Can insomnia be classified as a transient symptom or a long-lasting functional impairment? It is an important question while we set the optimal treatment strategies for insomnia. In the clinic, most physicians guide insomnia patients to reduce or stop sleeping pills as soon as possible without considering characteristics of insomnia itself. Some patients may feel frustrated when hearing the scolding voice of the physician. They may feel guilty about taking sleeping pills and get anxious about the harmful effects of sleeping pills such as developing dementia [1] or psychiatric illness [2].
Regarding hypertension and antihypertensives, a physician plays a role in diagnosing patients and guiding them so that they could control their hypertension by taking antihypertensives after excluding some curable causes for elevated blood pressure such as weight gain, salty food, stress, and smoking [3]. Physicians will guide patients to take antihypertensives when high blood pressure still persists after correcting reversible causes. Sleep physicians should correct reversible causes for insomnia such as daily life activities, sleep-wake patterns, and other sleep disorders before prescribing sleeping pills [4]. And, physicians should guide patients to control their sleep problems with a certain tool when insomnia still remains after correcting reversible causes. From this point of view, we need to ask ourselves whether insomnia is a transient symptom or functional impairment. If we consider insomnia as a transient symptom, it is reasonable to instruct patients to take their sleeping pills transiently and guide them to quit sleeping pills as early as possible. On the other hand, if insomnia is a long-lasting functional impairment of the brain and if patients cannot sleep by themselves without certain materials (pills, vegetables, or herbal remedies), we can guide patients to control their sleep disturbance by taking sleeping pills.
Insomnia can occur temporarily when an individual suffers from severe stress or has a psychiatric or medical disease [5,6]. Vice versa, if precipitating factors in 3P model [5] can be elucidated, insomnia can resolve easily. However, if the precipitating factor cannot be easily elucidated, insomnia can last for a long time (chronic insomnia). If a woman suffers sleep disturbance while living with a husband who is stressful to her, insomnia may last unless she gets away from her husband.

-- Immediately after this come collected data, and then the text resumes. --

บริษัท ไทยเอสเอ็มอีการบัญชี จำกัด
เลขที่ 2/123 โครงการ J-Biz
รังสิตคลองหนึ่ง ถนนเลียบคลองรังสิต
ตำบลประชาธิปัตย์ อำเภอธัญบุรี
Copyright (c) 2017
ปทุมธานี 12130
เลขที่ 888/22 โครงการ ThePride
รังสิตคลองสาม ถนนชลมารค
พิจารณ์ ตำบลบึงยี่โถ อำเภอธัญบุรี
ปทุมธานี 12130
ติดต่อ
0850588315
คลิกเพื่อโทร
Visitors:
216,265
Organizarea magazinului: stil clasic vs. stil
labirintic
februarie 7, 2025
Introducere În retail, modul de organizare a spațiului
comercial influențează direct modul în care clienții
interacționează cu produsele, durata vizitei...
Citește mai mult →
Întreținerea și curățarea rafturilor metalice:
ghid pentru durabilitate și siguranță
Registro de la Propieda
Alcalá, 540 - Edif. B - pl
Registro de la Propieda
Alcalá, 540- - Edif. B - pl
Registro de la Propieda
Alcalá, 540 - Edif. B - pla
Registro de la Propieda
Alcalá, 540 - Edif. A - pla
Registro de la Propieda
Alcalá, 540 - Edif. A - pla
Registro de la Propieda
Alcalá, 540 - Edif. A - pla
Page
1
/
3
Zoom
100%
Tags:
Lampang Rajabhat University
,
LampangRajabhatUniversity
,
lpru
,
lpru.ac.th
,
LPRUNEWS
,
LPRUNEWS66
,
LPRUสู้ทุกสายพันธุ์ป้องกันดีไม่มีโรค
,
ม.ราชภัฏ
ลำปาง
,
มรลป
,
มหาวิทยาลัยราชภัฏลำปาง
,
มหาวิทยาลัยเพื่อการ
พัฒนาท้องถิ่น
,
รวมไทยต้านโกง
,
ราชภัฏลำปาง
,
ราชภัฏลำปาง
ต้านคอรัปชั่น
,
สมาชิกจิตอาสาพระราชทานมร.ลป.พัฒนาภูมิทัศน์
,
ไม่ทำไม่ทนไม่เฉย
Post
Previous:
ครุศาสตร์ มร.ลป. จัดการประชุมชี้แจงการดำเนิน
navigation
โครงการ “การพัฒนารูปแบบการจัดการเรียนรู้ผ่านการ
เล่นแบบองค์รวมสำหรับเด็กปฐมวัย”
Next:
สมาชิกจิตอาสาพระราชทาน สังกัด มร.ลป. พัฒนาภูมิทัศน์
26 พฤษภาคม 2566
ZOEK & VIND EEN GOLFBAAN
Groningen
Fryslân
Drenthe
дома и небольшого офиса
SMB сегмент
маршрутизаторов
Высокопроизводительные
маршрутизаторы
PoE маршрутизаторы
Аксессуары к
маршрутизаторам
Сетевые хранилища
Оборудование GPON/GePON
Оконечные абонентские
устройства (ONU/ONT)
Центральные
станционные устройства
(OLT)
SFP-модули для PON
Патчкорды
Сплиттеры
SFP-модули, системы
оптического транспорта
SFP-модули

On the other hand, we can find some evidence suggestive of more organic impairment and requirement of a longer time for recovery rather than a transient symptom. First, the proportion of N3 stage decreases with age [7]. It has been reported that delta activity (slow-wave sleep) decreases with aging. Aging is associated with a gradual loss of neurons such as the prefrontal cortex and the thalamus known to play key roles in generating and regulating delta waves [8]. Neurotransmitters such as gamma-aminobutyric acid (GABA) known to promote slow-wave sleep or serotonin and acetylcholine known to influence sleep architecture can be altered. Furthermore, cortical thickening in the region involved in sleep regulation can result in less pronounced delta wave activity. It means that the chance of sleeplessness is higher with increasing age.
Second, the peak level of melatonin can be decreased. It has been well reported that melatonin peak level can be decreased with aging. It is a basic reason for developing prolonged-release melatonin (PRM) as a sleeping pill [9]. However, paradoxically, PRM itself can be a evidence showing that insomnia can be a functional impairment, since patients cannot sleep well without the help of PRM, which can replenish the age-related decreased melatonin. Furthermore, among children with autism spectrum disorder or brain development disorder, nocturnal melatonin level is reduced. Such reduction is one of the causes for sleep disturbance in children [10]. It is related to pineal gland hypofunction, which can impair its ability to produce melatonin. Neurodevelopmental disorders are often associated with imbalances in neurotransmitters and neurochemicals, which can affect the function of the pineal gland and melatonin production. Certain genetic mutations associated with neurodevelopmental disorders may directly or indirectly affect melatonin synthesis.
From this point of view, some of insomnia patients suffer from lifelong insomnia and may require sleep aids for long-term, and that these patients should not be given the same one unified rule—quit sleep aids as early as possible. We should not tell patients to stop or quit their sleeping pills without considering characteristics of insomnia itself. Rather, clinicians should classify patients into “patients who can sleep without medication” and “patients who cannot sleep without medication.” Without this classification, our guidance to reduce or quit the sleeping pills can be a sword to some patients who cannot sleep without medication due to functional impairment of brain. Sleep physicians should guide “patients who can sleep without medications” to get the help. Non-pharmacological treatments, such as cognitive-behavioral therapy for insomnia (CBT-I), are effective for many “patients who can sleep without medication.” However, for “those who cannot sleep without medication,” we need to develop optimal strategies for the safe and effective use of sleeping pills. Understanding the characteristics of insomnia can help in creating these strategies, guiding patients on the scientific use of sleeping pills, including when to take them and how to discontinue their use appropriately.